■ **Try it**
Up to and including the line that contains "[826,282,1162,303] @ref bs::SceneObject", repeat each line of the data exactly, starting from the first.
========
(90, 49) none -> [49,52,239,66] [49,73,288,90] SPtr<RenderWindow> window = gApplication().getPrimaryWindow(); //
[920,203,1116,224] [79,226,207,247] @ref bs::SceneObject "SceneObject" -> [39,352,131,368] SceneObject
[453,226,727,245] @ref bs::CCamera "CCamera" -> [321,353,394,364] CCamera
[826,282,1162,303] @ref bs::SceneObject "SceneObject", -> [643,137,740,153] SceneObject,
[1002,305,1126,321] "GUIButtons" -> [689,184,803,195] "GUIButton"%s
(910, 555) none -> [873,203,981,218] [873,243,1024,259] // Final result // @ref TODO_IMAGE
========
■ **Written response**
(90, 49) none -> [49,52,239,66] [49,73,288,90] SPtr<RenderWindow> window = gApplication().getPrimaryWindow(); //
[920,203,1116,224] [79,226,207,247] @ref bs::SceneObject "SceneObject" -> [39,352,131,368] SceneObject
[453,226,727,245] @ref bs::CCamera "CCamera" -> [321,353,394,364] CCamera
[826,282,1162,303] @ref bs::SceneObject "SceneObject", -> [643,137,740,153] SceneObject,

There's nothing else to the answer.